Morar em uma cidade diferente daquela que você nasceu e
longe de toda sua família é, sem dúvida, uma experiência interessante. Claro
que há alguns pontos negativos, como as saudades da casa da mãe ou pelo menos de
uma proximidade dela que dispense uma viagem de 2h ou mais. Também tem a
questão da vida adulta e a necessidade de administrar a geladeira de forma
consistente para não faltar nada nos últimos dias do mês. Ô saudades da
geladeira mágica que as coisas brotavam sem precisar fazer muito esforço!
Apesar de os poucos pontos negativos serem bem convincentes
do porquê não voltar para a casa dos pais, a vida com asas e em locais
distintos e distantes tem suas vantagens que fazem as saudades e as
necessidades compensarem. Há oito anos sai da casa de minha mãe. Morei lá até
2010, quando tinha 24 anos. Naquele ano fiz cursinho e consegui ser aprovado na
Unicamp. O primeiro destino, portanto, foi Campinas, interior de São Paulo. Lá
morei por seis anos em três diferentes locais da cidade. Em 2016, desempregado
e sem muitas perspectivas de algo promissor nas minhas áreas de formação
naquela cidade, resolvi voltar a estudar para o vestibular e coloquei como meta
o curso de Letras da USP, aqui na capital do estado.
De forma geral, acredito que temos duas experiências
distintas ao morar sozinho e distante da família, em outra cidade: uma delas é
a autodescoberta e a outra a descoberta da cidade. As duas poderiam dar uma
terceira experiência que seria a descoberta de um ser em um espaço urbano, em
uma sociedade – essa terceira questão, no entanto, está presente na primeira. A
segunda, será tratada em outros textos.

_Material de estudo_.
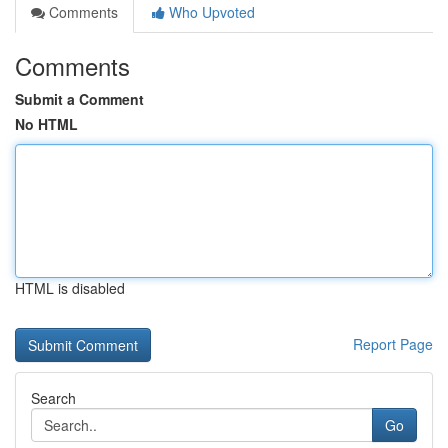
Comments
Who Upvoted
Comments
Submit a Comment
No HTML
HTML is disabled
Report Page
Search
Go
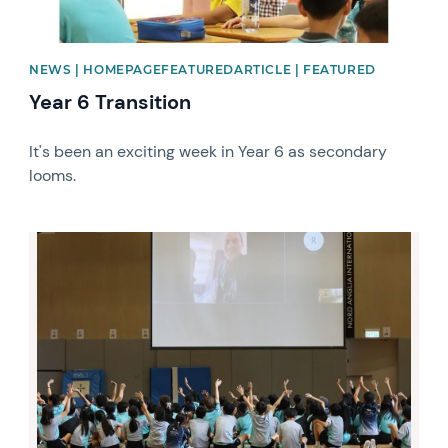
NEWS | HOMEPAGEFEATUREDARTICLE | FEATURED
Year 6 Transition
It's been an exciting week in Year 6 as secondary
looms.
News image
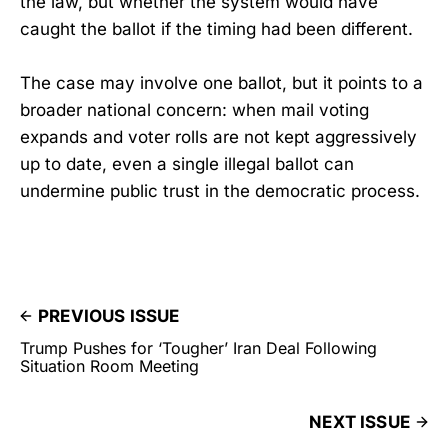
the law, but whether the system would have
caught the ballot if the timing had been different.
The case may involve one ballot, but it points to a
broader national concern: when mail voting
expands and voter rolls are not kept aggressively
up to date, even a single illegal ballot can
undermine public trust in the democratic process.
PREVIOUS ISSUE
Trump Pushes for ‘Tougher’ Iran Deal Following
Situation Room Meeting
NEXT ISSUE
* * *
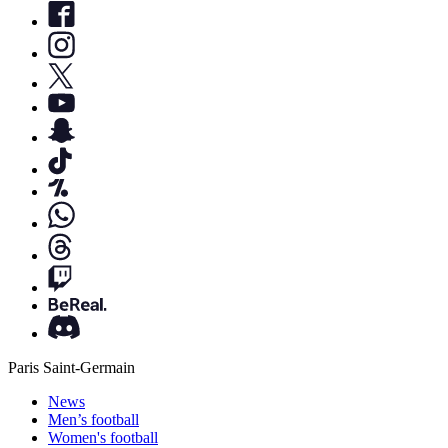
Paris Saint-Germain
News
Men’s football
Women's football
--
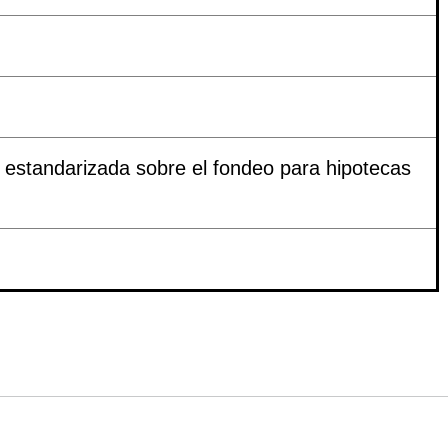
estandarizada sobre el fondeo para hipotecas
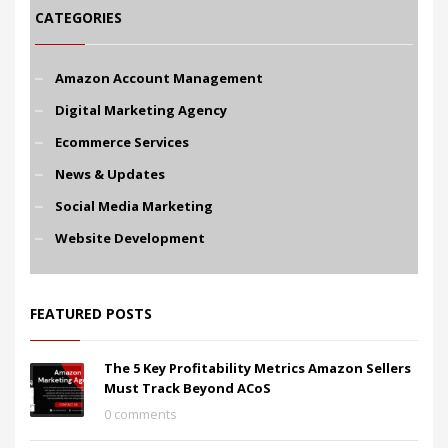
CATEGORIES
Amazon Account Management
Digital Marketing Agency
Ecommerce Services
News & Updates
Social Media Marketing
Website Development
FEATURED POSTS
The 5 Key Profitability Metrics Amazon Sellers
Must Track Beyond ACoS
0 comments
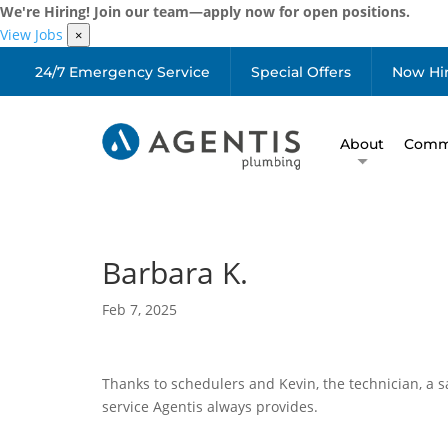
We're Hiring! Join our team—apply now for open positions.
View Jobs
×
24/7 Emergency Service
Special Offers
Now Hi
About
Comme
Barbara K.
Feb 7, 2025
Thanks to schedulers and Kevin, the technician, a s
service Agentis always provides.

_Tarefa proposta_.
Dê continuidade ao texto sobre morar sozinho em outra cidade, longe da família, a partir da última frase apresentada.

_Sua resposta_.
Um mapa para si mesmo
A autodescoberta é, em resumo, conhecer suas limitações,
habilidades e capacidade de adaptação à rotina ou aos imprevistos dessa rotina.
É ter a capacidade de se virar nos 30, literalmente. Sem mãe, sem irmã, sem
primos e, durante algum tempo, sem amigos. As habilidades sociais precisam se
desenvolver e a dependência do próximo parece diminuir pouco há pouco. Um pai
que troca a resistência do chuveiro; o amigo que topa ficar sem fazer nada na
calçada de sua casa; uma loja, pequena como uma papelaria ou tão grande quanto
um hipermercado, na qual você sabe que pode confiar no produto e,
principalmente, sabe que vai encontrar o que precisa e o local onde ele está na
prateleira.
É necessário dar alguns pulos, corridas ou cliques no
YouTube para aprender a fazer alguma coisa que você nunca precisou até aquele
momento. Ninguém te ensina a desentupir uma privada; a como evitar mosquitos de
fruta na cozinha; as vezes há pessoas que sequer sabem trocar uma lâmpada e
minimamente conhece a diferença entre água sanitária e limpa-vidros.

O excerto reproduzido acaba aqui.